Gillard had not mentioned the meeting in her book. I asked for her recollection.

SF: So how did you respond when he raised the issue of leadership? It's a big moment.

JG: Yeah. It is a big …

Gillard stopped abruptly, as if saying even that was a mistake. She retraced her steps in the story.

We agreed that we'd catch up. Tony basically pledged personally support to me, whatever the future might bring, but it was clear to me that in his version of the future, that would be stepping up for the leadership of the Labor Party. And once again, that was a sort of discussion a bit carried out in metaphors rather than very straight talking, and I was keen not to see it progress to a further, more explicit stage.

Gillard said they had a discussion. In Burke's recollection, he made his declaration and left.

SF: What was her response?

TB: She just nodded, smiled, said thank you and left it at that.

I asked Gillard what she thought once Burke had gone.

I thought that personally he was incredibly bonded to me and supportive of me and that was wonderful to feel, that you had that kind of friend. I also thought, did it have real meaning in a leadership sense for me and Kevin. I didn't think it had real meaning.

Rudd may have judged the meaning differently given Burke was a member of his Cabinet, but Gillard didn't tell him about Burke's visit.

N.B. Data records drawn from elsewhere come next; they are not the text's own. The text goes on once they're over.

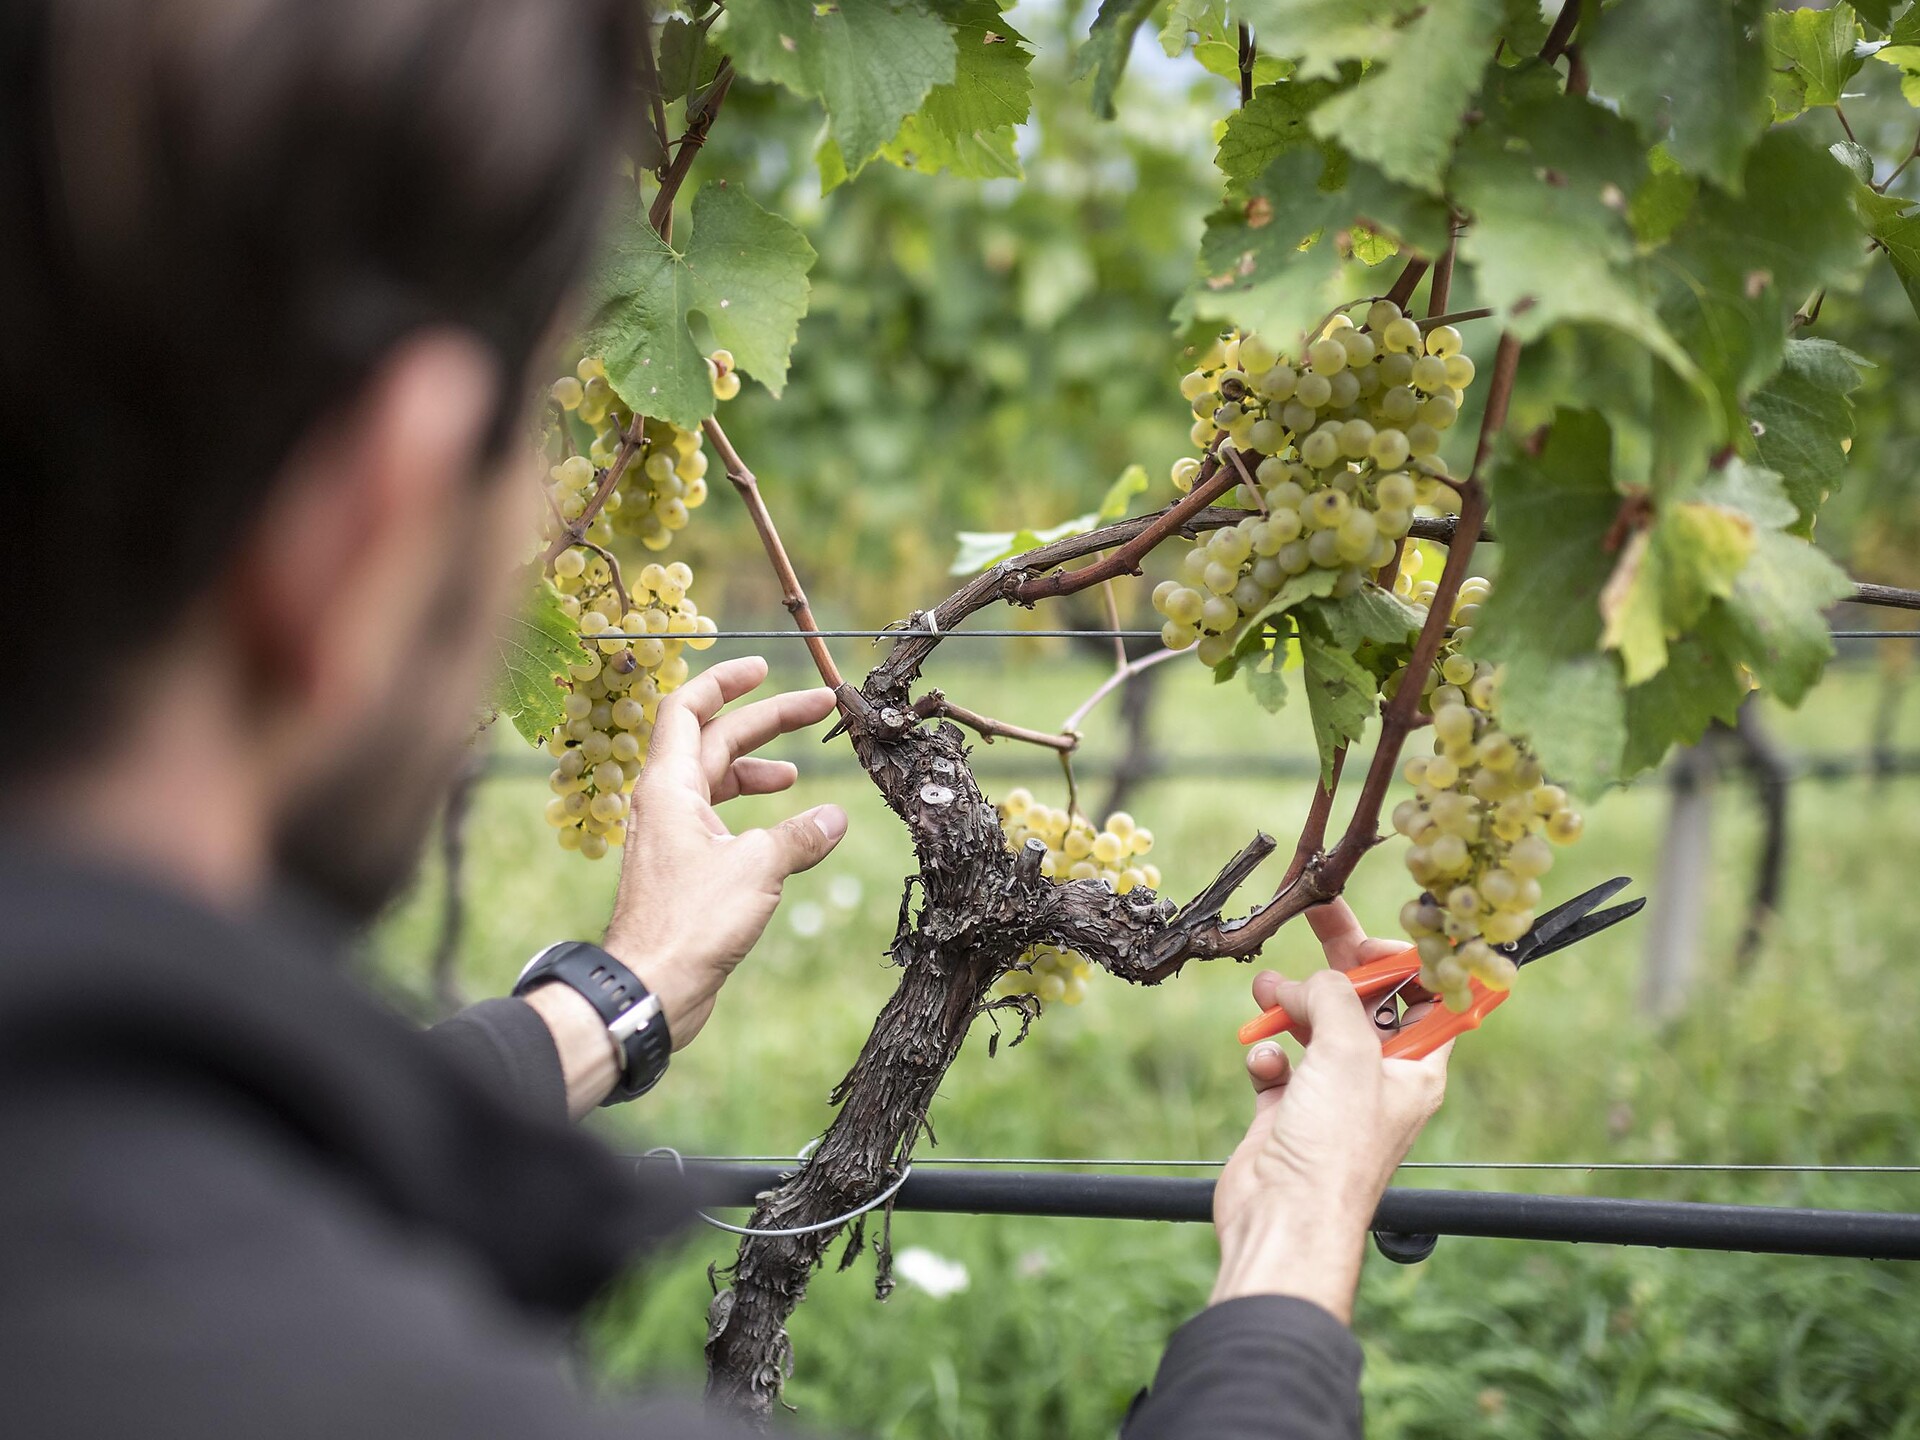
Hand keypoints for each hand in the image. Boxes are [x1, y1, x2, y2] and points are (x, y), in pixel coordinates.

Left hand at [601, 656, 846, 1050]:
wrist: (650, 989)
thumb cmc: (691, 923)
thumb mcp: (759, 868)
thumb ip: (800, 835)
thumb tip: (834, 817)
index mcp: (669, 786)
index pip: (688, 708)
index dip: (724, 681)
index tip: (762, 668)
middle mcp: (664, 804)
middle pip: (713, 741)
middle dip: (765, 722)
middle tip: (818, 710)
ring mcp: (672, 838)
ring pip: (715, 784)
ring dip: (756, 771)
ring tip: (797, 776)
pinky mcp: (683, 872)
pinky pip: (719, 824)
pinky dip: (752, 817)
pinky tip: (784, 833)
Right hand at [1210, 900, 1449, 1323]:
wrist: (1282, 1217)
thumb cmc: (1334, 1147)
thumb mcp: (1347, 1052)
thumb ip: (1334, 997)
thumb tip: (1307, 982)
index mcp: (1416, 1067)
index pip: (1427, 999)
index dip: (1406, 962)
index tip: (1375, 936)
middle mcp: (1377, 1077)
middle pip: (1365, 1002)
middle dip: (1341, 961)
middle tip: (1316, 915)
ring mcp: (1330, 1093)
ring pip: (1314, 1024)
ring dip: (1290, 1002)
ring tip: (1266, 990)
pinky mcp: (1287, 1108)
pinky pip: (1278, 1060)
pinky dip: (1266, 1052)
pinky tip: (1263, 1062)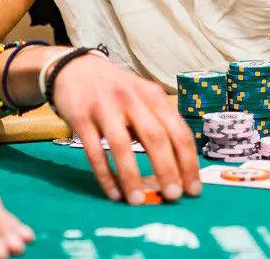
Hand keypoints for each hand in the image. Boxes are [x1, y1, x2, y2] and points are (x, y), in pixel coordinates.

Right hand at [48, 53, 201, 205]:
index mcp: (153, 95)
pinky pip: (94, 151)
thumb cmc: (116, 90)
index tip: (193, 189)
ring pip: (121, 146)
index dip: (189, 162)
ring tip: (139, 201)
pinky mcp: (81, 118)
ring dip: (132, 177)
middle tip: (173, 196)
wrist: (75, 69)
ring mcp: (105, 107)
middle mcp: (132, 99)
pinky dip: (105, 175)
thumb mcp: (142, 98)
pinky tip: (114, 193)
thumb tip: (175, 169)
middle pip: (155, 137)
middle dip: (167, 169)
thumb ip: (157, 125)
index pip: (179, 130)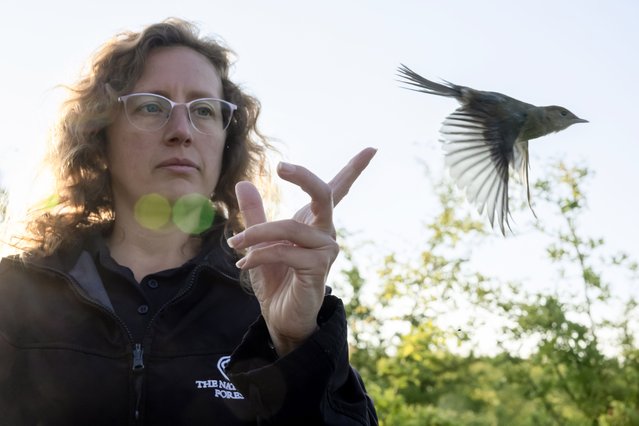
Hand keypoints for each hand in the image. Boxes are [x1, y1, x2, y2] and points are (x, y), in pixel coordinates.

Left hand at [228, 147, 376, 355]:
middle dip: (304, 177)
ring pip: (290, 227)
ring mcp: (325, 250)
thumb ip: (255, 215)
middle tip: (281, 166)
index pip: (338, 191)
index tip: (372, 148)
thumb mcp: (259, 243)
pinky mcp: (318, 268)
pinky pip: (285, 251)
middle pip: (324, 194)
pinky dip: (260, 254)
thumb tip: (244, 183)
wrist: (280, 318)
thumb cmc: (276, 281)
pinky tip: (245, 263)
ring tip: (236, 244)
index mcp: (314, 223)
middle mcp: (325, 233)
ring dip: (257, 234)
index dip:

The least thing I thought we needed when I was trying to get Kevin as supported as possible was him jumping around putting people in the freezer because they'd come and spoken to me in a conversation that I'd blocked and stopped … it wouldn't have been a useful thing to convey that to Kevin because, you know, it's like wrestling with smoke.

Tony Burke said he was also discussing the leadership with his factional colleague from the New South Wales Right, Mark Arbib.

Mark and I had spoken about it a lot. Neither of us had had a conversation where Julia had given any indication she'd be willing to … Mark was very wary because there was a view that we didn't have a candidate … We also knew if we spoke to anyone about it who didn't agree and it went straight back to Kevin, then the consequences would simply mean our capacity to influence anything would disappear.

Since Mark Arbib's photo was first put on the wall in our office, I had been pursuing him for an interview. He was funny and willing to hear my argument—he just wouldn't go on camera. We met a few times amidst the rococo splendour of the Bambini Trust café in the Sydney CBD, a place where many deals have been struck; it was also close to the Packer headquarters. He drank tea while I drank endless cups of coffee. I miss smoking with talent. I've never been much of a smoker, but it establishes a connection and defuses tense situations. Most of the cigarettes I've smoked have been with soldiers, cops and criminals.

I got close to a breakthrough once with Arbib, reporting some of Rudd's most egregious charges against him. I could see it got under his skin. ‘How would it work if we did an interview?' he asked. I started doing cartwheels, high-fiving myself (on the inside). Arbib got on a plane to the US that night, and I told myself later that he had succumbed to the philosophical mood of a long flight that took the edge off Rudd's insults. The truth is probably more prosaic. Either way, he came back to me and said he had thought better of it.

 

Head of the Department of Prime Minister and Cabinet, Terry Moran, observed that Rudd was in retreat after the CPRS leak.

The Prime Minister had restricted the number of people that he was talking to. He wasn't really talking to anybody out of the public service. He wasn't talking to many Ministers. He seemed to be just talking to a small number of people in his private office, and that's not a happy approach to running a government … But I saw that as merely a temporary passage while he tried to recalibrate his political strategy.

Gillard said she had to assume many of the Prime Minister's duties.

It is not normal for a Deputy Prime Minister to end up running a Prime Minister's diary. It's not normal for a Deputy Prime Minister to be trying to manage [it] so that quality speeches are given which have in them the messages that the National Secretariat has been working through. It's not normal for the Deputy Prime Minister to be the one stamping out the campaign ground because it's simply not being done by the Prime Minister.